I was able to do a lot of volunteer work in my mid-forties to early 50's. I was married to someone who made a decent living and both of my children were grown and on their own and had very good jobs. I had made the decision to leave a corporate job because I absolutely hated working in large corporations. So I decided to take a hiatus of sorts and do volunteer work and get involved in something that would make me feel like I was contributing something. I told myself that if I didn't like what they were having me do I'd give myself permission to move on and I did once or twice, but for the most part I did enjoy some of what I did. I took the master gardener course and then the advanced master gardener course through our extension center and they require lots of volunteer hours and continuing credits. Then the extension center offered a new certificate for environmental stewardship and I took that course and did my volunteer hours but they discontinued the course once state funding dropped dramatically (thanks to Republicans in our state house). Before any of all that, I got involved in a guide dog school in our area and raised two puppies that went on to become guide dogs for blind people. I also volunteered doing anything at that organization that they needed help with. The dog that I just lost was from that school. She was not guide dog material (someone had decided to drop her off at the school), so they gave her to me when she was a little over a year old. I was with that organization for eleven years, but then I felt I needed to get a part time job. I ended up in a public library which I absolutely loved, then went full time, then to our local land conservancy as the director's assistant (unpaid - I had been a volunteer for them and an honorary board member). I divorced and had to get a full time job and ended up at a law library and then a state university job. I've lived in three states and got to travel a bit when I was married. Of all the jobs, I liked the university job the best. I met new people all the time from all over the world.

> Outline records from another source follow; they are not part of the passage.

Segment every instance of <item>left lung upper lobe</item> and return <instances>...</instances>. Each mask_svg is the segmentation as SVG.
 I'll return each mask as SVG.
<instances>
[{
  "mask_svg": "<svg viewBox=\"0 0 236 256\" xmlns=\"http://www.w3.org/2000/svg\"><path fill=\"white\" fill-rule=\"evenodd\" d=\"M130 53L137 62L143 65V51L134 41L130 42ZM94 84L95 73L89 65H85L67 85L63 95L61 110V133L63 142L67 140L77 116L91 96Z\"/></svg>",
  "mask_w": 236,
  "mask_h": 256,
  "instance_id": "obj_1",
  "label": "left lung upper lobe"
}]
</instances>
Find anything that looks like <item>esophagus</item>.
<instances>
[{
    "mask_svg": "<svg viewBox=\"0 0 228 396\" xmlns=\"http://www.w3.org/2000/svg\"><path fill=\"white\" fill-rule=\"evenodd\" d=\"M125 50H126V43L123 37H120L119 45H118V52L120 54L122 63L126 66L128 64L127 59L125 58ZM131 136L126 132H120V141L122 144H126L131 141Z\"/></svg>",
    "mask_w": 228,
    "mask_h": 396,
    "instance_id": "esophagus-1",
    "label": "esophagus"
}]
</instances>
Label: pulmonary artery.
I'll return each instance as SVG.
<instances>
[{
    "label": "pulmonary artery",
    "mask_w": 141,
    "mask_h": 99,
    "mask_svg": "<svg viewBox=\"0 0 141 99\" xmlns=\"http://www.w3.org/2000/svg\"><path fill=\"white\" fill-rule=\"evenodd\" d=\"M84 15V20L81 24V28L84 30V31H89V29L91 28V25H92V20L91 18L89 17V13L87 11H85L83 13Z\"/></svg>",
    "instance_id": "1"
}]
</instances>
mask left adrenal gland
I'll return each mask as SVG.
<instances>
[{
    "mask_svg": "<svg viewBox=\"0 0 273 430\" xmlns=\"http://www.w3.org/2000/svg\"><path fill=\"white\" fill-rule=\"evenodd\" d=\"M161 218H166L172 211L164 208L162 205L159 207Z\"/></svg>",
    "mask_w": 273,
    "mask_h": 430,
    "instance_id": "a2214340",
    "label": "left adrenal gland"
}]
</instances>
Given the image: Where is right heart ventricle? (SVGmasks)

I always thought I'd travel more but so far I haven't travelled at all since January. I was dealing with a minor health issue that's since resolved, so I'm getting itchy to do a trip.

PoindexterOglethorpe

(26,727 posts)
20. That was very interesting. Thank you for sharing.
Mon Oct 15, 2018, 10:31 PM
Oct 2018

I will be quite facetious and suggest for your next dog you get one of the short-lived breeds. Irish Wolfhounds come to mind. My brother has been involved with Wolfhound rescue for about 20 years now, and they are wonderful dogs but it's shocking how short their lives are.

Or, not facetiously, but in an effort to be helpful, if you do decide you want another dog, adopt an older one from the local shelter. Most people want kittens or puppies, but in my opinion it's nice not having to deal with that. And it does seem to me as though the older animals sense how fortunate they are to have found a new home.

I'm also 70, and if I ever do take in another cat, I will make sure before I bring it home that I have arrangements in place with someone to take it in if I pass on. I have thought about doing the temporary foster thing, but so far haven't followed up on it.